Business

‘Candy Crush’ maker’s shares crash as much as 23%

Life wasn’t so sweet on Tuesday for the maker of the “Candy Crush Saga.”

King Digital Entertainment shares tumbled 22 percent in after-hours trading Tuesday after the mobile game maker reported lower-than-expected second-quarter revenue and lowered its forecast for the rest of 2014.

Stock hit $14.19 a share, a new 52-week low, after closing regular trading at $18.20.

The after-hours decline means King has given up more than a third of its value since going public in March at $22.50.

Investors in King, dismissed by critics as a one-hit wonder, appeared particularly alarmed by sequential declines in the London-based company’s gross bookings and revenue.
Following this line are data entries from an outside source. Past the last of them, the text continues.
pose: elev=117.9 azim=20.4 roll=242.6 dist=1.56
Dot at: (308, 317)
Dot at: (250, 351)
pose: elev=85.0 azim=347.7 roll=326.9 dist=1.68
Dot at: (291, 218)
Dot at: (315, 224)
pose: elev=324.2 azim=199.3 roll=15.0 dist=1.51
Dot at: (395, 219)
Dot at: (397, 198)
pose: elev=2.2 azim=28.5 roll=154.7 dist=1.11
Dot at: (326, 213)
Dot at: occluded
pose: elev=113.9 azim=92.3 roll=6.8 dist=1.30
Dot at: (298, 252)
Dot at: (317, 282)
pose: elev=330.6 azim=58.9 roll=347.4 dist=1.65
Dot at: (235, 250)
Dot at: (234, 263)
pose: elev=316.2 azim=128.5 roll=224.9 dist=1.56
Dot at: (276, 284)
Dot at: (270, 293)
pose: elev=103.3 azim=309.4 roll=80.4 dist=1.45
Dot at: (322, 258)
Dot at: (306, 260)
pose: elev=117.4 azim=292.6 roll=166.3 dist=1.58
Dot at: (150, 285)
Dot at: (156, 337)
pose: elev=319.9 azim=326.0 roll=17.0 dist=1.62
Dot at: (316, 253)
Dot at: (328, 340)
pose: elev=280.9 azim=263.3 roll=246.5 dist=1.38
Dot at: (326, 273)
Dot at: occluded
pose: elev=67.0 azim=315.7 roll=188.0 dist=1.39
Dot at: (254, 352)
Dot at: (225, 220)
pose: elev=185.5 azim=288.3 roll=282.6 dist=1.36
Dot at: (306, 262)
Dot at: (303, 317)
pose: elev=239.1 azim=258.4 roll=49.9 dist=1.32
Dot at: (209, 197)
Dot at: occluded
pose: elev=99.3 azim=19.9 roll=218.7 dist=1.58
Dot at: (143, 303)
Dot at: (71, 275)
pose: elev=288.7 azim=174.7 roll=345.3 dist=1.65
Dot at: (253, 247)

Gross bookings — what users spend on virtual items and access to skill tournaments — fell 5 percent from $641 million in the first quarter.
Second-quarter revenue of $594 million represented a 2 percent decrease from the first quarter.

Management attributed both declines to a drop-off at über hit “Candy Crush.” Recent Web and mobile launches — “Farm Heroes Saga” and “Bubble Witch 2 Saga” — saw slight increases.

Although King still has faith in its new games as worthy successors to “Candy Crush,” skeptics fear the company could meet the same fate as the one-hit wonders behind “Angry Birds” and “FarmVille.”

Comparisons to “FarmVille” creator Zynga are especially painful — if not yet as relevant.

Zynga went public in December 2011 at $10 per share, climbed to $15.91 in March 2012 and then crashed to $2.09 in November. It closed Tuesday at $2.86.